Hessian had been faithful to his wife, but he’d not been a saint before or since his first marriage. Nothing in his experience prepared him for the enchantment that intimacies with Lily wove. The experience was profoundly physical—and pleasurable—but also an encounter of the heart. Pleasing Lily was not only a matter of consideration, but also the measure of his own satisfaction.

“Hessian Kettering, you have toyed with me long enough.”

Not nearly. He braced himself above her nonetheless, because the hour was late, and morning would arrive all too soon.

“That feels…” Lily’s sigh was the sweetest benediction. “You feel marvelous.”

Her body eased around him in glorious welcome, and then thought was impossible. All was pleasure, stretched between clamoring desire and a lover’s determination to deliver his lady more satisfaction than one mortal woman could endure.

Hessian succeeded—barely—for Lily had apparently been intent on a reciprocal goal. She lashed her legs around his flanks and counterpointed his thrusts until Hessian’s control began to slip.

Lily unraveled beneath him, and Hessian withdrew even as his own satisfaction overtook him. He shuddered his release against her belly, heaving as if he’d been run to ebullient exhaustion.

Which he had. He drifted into the drowsy aftermath, heedless of tomorrow’s challenges, heedless of anything save the soft rise and fall of Lily’s breasts against his chest. Her legs fell to his sides, flesh caressing flesh in yet more sweetness.

“I cannot let you go, Hessian.” She sounded dazed and disgruntled.

“At present, I can barely move.”

Lily smacked his bum—gently—which helped him pull together the scattered parts of his mind. Some brave, determined soul needed to leave the bed and locate a damp flannel. Hessian nominated himself, for Lily could not move until he peeled himself away from her.

In fact, she did not move even when he was standing beside the bed, the damp flannel in his hand.
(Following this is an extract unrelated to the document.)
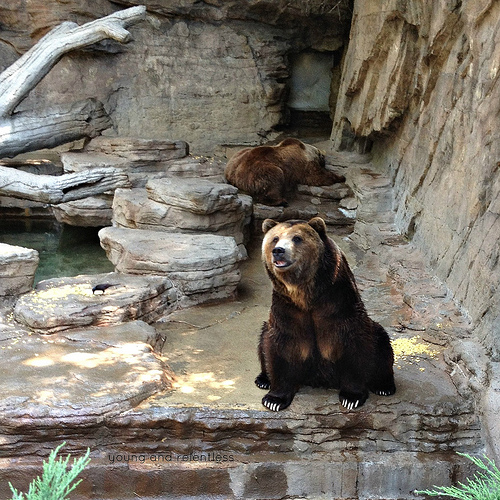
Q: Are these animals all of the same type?
A: No, there are both birds and bears.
The picture she made—naked, tousled, replete—sent naughty thoughts coursing through him, when he should not have been able to sustain a naughty thought for the next week at least.

“You withdrew,” she said, stroking his hair as he swabbed at her belly.

“I nearly couldn’t.” Nearly hadn’t. “And withdrawing is not a guarantee of anything.”

“So why do it?”

“Because we are not married.” Weren’t even engaged. “Any reduction in the likelihood of conception should be encouraged.”